Não recebi um recado
do motivo de viver.
A cada tarde,
sorvo uma dose de atrevimento e me recordo
de alguns nomes que geografaram minha existência.

Não tenho certeza,
por isso que vim à vida

e luto por ela.


* Poema de autoria do meu irmão Clênio Pereira, falecido em 1984, aos 25 anos de idade.

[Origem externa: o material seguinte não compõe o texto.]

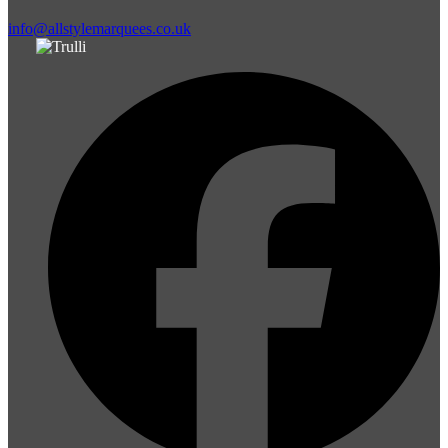
info@allstylemarquees.co.uk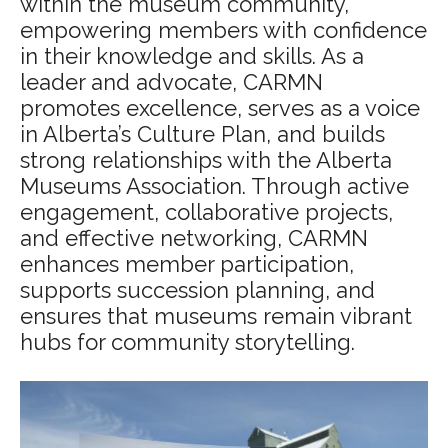
within the museum community,
empowering members with confidence
in their knowledge and skills. As a
leader and advocate, CARMN
promotes excellence, serves as a voice
in Alberta’s Culture Plan, and builds
strong relationships with the Alberta
Museums Association. Through active
engagement, collaborative projects,
and effective networking, CARMN
enhances member participation,
supports succession planning, and
ensures that museums remain vibrant
hubs for community storytelling.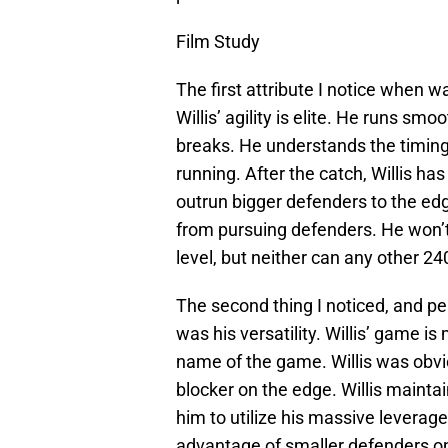
Film Study
The first attribute I notice when wa
Willis’ agility is elite. He runs sm
breaks. He understands the timing
running. After the catch, Willis ha
outrun bigger defenders to the ed
from pursuing defenders. He won’t
level, but neither can any other 24
The second thing I noticed, and per
was his versatility. Willis’ game is
name of the game. Willis was obvio
blocker on the edge. Willis mainta
him to utilize his massive leverag
advantage of smaller defenders 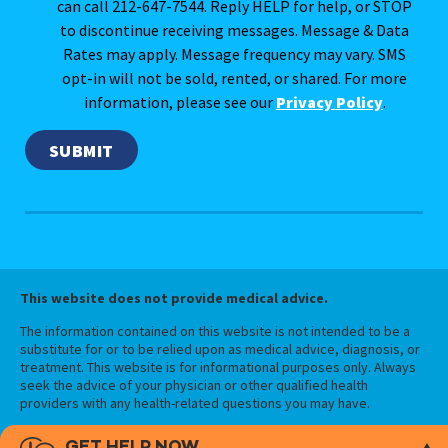
can call 212-647-7544. Reply HELP for help, or STOP
to discontinue receiving messages. Message & Data
Rates may apply. Message frequency may vary. SMS
opt-in will not be sold, rented, or shared. For more
information, please see our
Privacy Policy
.
This website does not provide medical advice.
The information contained on this website is not intended to be a
substitute for or to be relied upon as medical advice, diagnosis, or
treatment. This website is for informational purposes only. Always
seek the advice of your physician or other qualified health
providers with any health-related questions you may have.
GET HELP NOW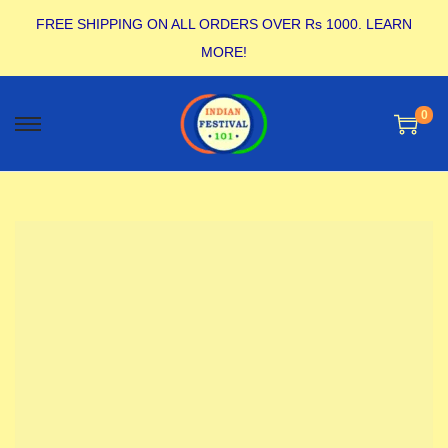
FREE SHIPPING ON ALL ORDERS OVER Rs 1000.
LEARN
MORE!
0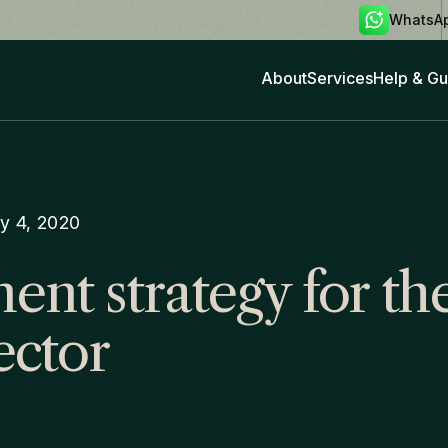
WhatsA
About
Services
Help & Gu
y 4, 2020
nt strategy for the
ector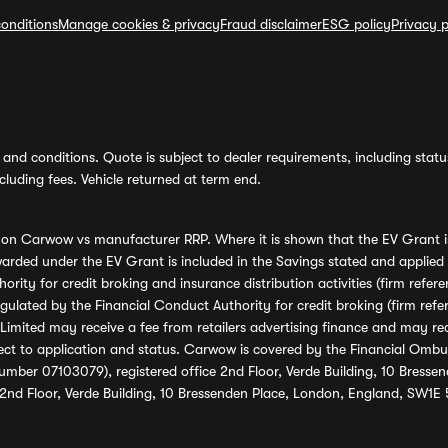
onditions
Manage cookies & privacy
Fraud disclaimer
ESG policy
Privacy p
and conditions. Quote is subject to dealer requirements, including status 
luding fees. Vehicle returned at term end.
s on Carwow vs manufacturer RRP. Where it is shown that the EV Grant i
rded under the EV Grant is included in the Savings stated and applied
ority for credit broking and insurance distribution activities (firm re
regulated by the Financial Conduct Authority for credit broking (firm 
mited may receive a fee from retailers advertising finance and may rece
ect to application and status. Carwow is covered by the Financial Omb
umber 07103079), registered office 2nd Floor, Verde Building, 10 Bress
 2nd Floor, Verde Building, 10 Bressenden Place, London, England, SW1E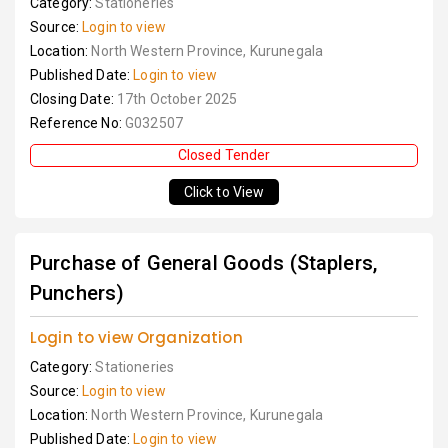
Category:
Stationeries
Source:
Login to view
Location:
North Western Province, Kurunegala
Published Date:
Login to view
Closing Date:
17th October 2025
Reference No:
G032507
Closed Tender
Click to View
Purchase of General Goods (Staplers,
Punchers)
Login to view Organization
Category:
Stationeries
Source:
Login to view
Location:
North Western Province, Kurunegala
Published Date:
Login to view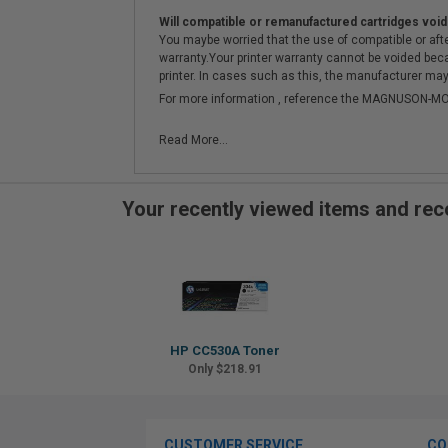
Will compatible or remanufactured cartridges void
You maybe worried that the use of compatible or afterm
warranty.Your printer warranty cannot be voided be
printer. In cases such as this, the manufacturer may 
For more information , reference the MAGNUSON
Read More...
Your recently viewed items and r
HP CC530A Toner
Only $218.91
CUSTOMER SERVICE
CO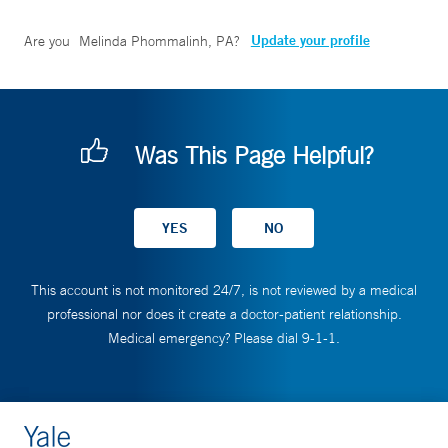
Update your profile
Are you
Melinda Phommalinh, PA
?
Was This Page Helpful?
This account is not monitored 24/7, is not reviewed by a medical
professional nor does it create a doctor-patient relationship.
Medical emergency? Please dial 9-1-1.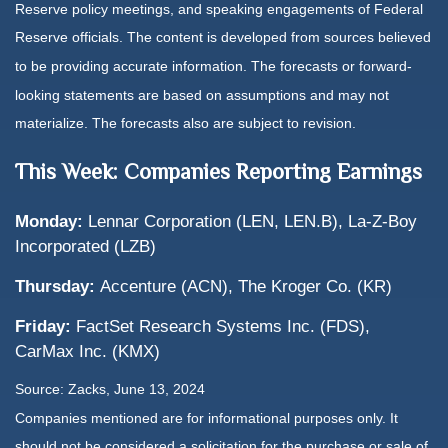
Reserve policy meetings, and speaking engagements of Federal
Reserve officials. The content is developed from sources believed
to be providing accurate information. The forecasts or forward-
looking statements are based on assumptions and may not
materialize. The forecasts also are subject to revision.
This Week: Companies Reporting Earnings
Monday:
Lennar Corporation (LEN, LEN.B), La-Z-Boy
Incorporated (LZB)
Thursday:
Accenture (ACN), The Kroger Co. (KR)
Friday:
FactSet Research Systems Inc. (FDS),
CarMax Inc. (KMX)
Source: Zacks, June 13, 2024
Companies mentioned are for informational purposes only. It
should not be considered a solicitation for the purchase or sale of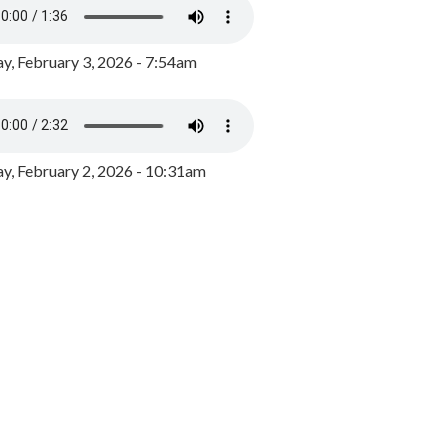
y, February 3, 2026 - 7:54am
, February 2, 2026 - 10:31am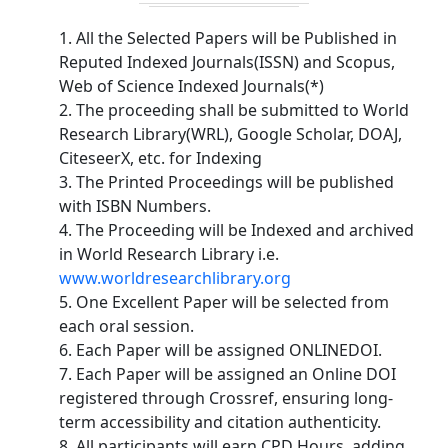
1. All the Selected Papers will be Published in
Reputed Indexed Journals(ISSN) and Scopus,
Web of Science Indexed Journals(*)
2. The proceeding shall be submitted to World
Research Library(WRL), Google Scholar, DOAJ,
CiteseerX, etc. for Indexing
3. The Printed Proceedings will be published
with ISBN Numbers.
4. The Proceeding will be Indexed and archived
in World Research Library i.e.
www.worldresearchlibrary.org
5. One Excellent Paper will be selected from
each oral session.
6. Each Paper will be assigned ONLINEDOI.
7. Each Paper will be assigned an Online DOI
registered through Crossref, ensuring long-
term accessibility and citation authenticity.
8. All participants will earn CPD Hours, adding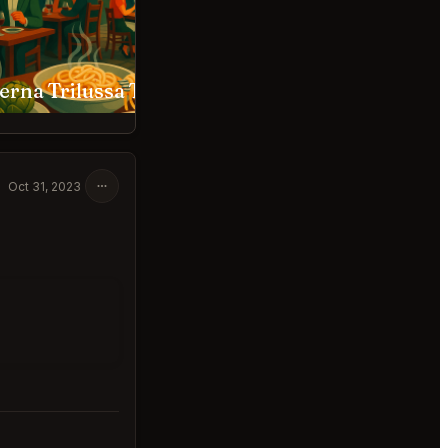
Taverna Trilussa Trastevere Roma
Gigi Rigolatto Roma
Oct 31, 2023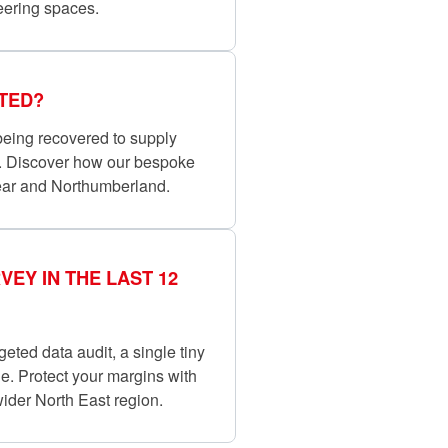
eering spaces.
TED?
 being recovered to supply
e. Discover how our bespoke
ear and Northumberland.
EY IN THE LAST 12
rgeted data audit, a single tiny
ne. Protect your margins with
ider North East region.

Travessia (para meu irmão Clênio, poeta, in memória)






Atravessaste a vida
como um menino travesso
atravessa uma avenida
num dia de festa; 

como um sino
atravessa a tarde,

como uma imagem
atravessa a saudade;

atravessaste a vida
como um corisco,
que, entre nuvens,
se arisca dos olhos;

atravessaste o tempo:

como um menino
apascentas um rio
                      sem margens.

Outro de Mim







A vida
me alucina
e me espanta,

cada esquina
arma a garganta
do imprevisto.

E eu
resisto em mim
a gula, a fila,
o alvoroço.

E eu
assisto em mim
a chama, a fenda,
o sol posto.

E me ilumino
e me alumbro
e me contamino
por pouco.


E eu
me salto em mim
me solto, absorto,

e quando volto
passo por mim,
                             oposto.

Aniversário

Hoje, dia primeiro,
é meu aniversário.

Dois anos se contam
inversamente:

mais um para trás, 
menos um pela frente. 

E nesse jogo passageiro,
em que dá as cartas o calendário,

o tempo é meu parceiro
e também meu adversário.

Poeta






Poeta não é quem
escreve  bem arrumado

feito quem veste o poema
de terno e bravatas,

nem é quem
arranja belezinhas
de nadas.

Poeta
é quem dá susto
nas palavras.

Poeta da Criação






                                                
Deus pensou poesia
no silêncio da criação.

Pensou coisas grandes
e pequeninas.

Pensou rios e montanhas,
e o luar sobre as campinas.

Pensou o antes,
o aqui, o agora e o distante.

Pensou o olhar
e a imaginação, 
que tudo alcança.

Mas as mães e as crianças,
as flores, os passarinhos
e a esperança
                          são as melhores ideias de Deus.

Pregão






Quem dá mais,
quem dá mais
por Minas Gerais?

Use Minas,
abuse de Minas,
tire as minas de Minas:
deixe Minas despojada,
só a terra pelada,
só a gente desconfiada.

Quem dá o lance  primeiro?

Por trinta dinheiros
(mais as propinas)
entregam-se as Minas
dos mineiros.

Dou-lhe uma
dou-lhe duas
dou-lhe três:

levem a Usiminas
desta vez.

E depois, mais tarde?
Vai a Serra da Saudade!

Uai, e então?
Vende-se o Mineirão!

E o que mais entra no confisco?
O Rio São Francisco!


Tudo se vende,
tudo se embrulha:
o que acham da Pampulha?

Quem dá mais um
um bocadinho
pelos profetas
do Aleijadinho?

E o que não for
para o exterior
por menor valor
toma-se por aqui:

Unaí
pode ir para
Canapi.

Urucuia vai pras cucuias.


Minas não há mais,
Velho Drummond.

Estão desmontando
Minas:
Minas sem montes,
sem riachos, sem matos,
sem belos horizontes.

Estão queimando Minas,
fazendo Minas de carvão.

Estão aterrando nascentes,
secando brejos,
estão jogando Minas no frege.

De todo lado vem a corja:
uns levam o ouro,
outros o aço, outro o ferro;
uns matam as matas
e semeiam a soja,
plantação ligeira
de lucro certo.

Minas é fértil:
em se plantando tudo dá,
desde que seja para exportar.

Não importa no que
a terra vai virar:

Quem vê o sertão
de dentro e de perto
não vê verde,
já olha deserto.

Ó Minas Gerais,
ó Minas Gerais,
quem te viu
não te vê jamais.

E agora, José?
E agora, mineiros?

Que coisa medonha!

Perdemos tudo?
o orgulho,
a história
a vergonha?
 
Nota: este poema foi elaborado, em 1990, na época da privatização da Usiminas pela equipe do então presidente da República Fernando Collor de Melo, e foi publicado em diversos jornais de grande circulação nacional. 
Na época utilizei de ironia para criticar a possibilidade absurda da privatização de outras coisas como a Serra da Saudade e o Rio São Francisco. Agora, li há alguns dias na Folhaonline (Folha de São Paulo)  que o presidente interino Temer estava pensando em privatizar o Rio São Francisco.  Vi, então,  que o que parecia absurdo agora pode-se tornar realidade. Assim me ocorreu postar este poemas.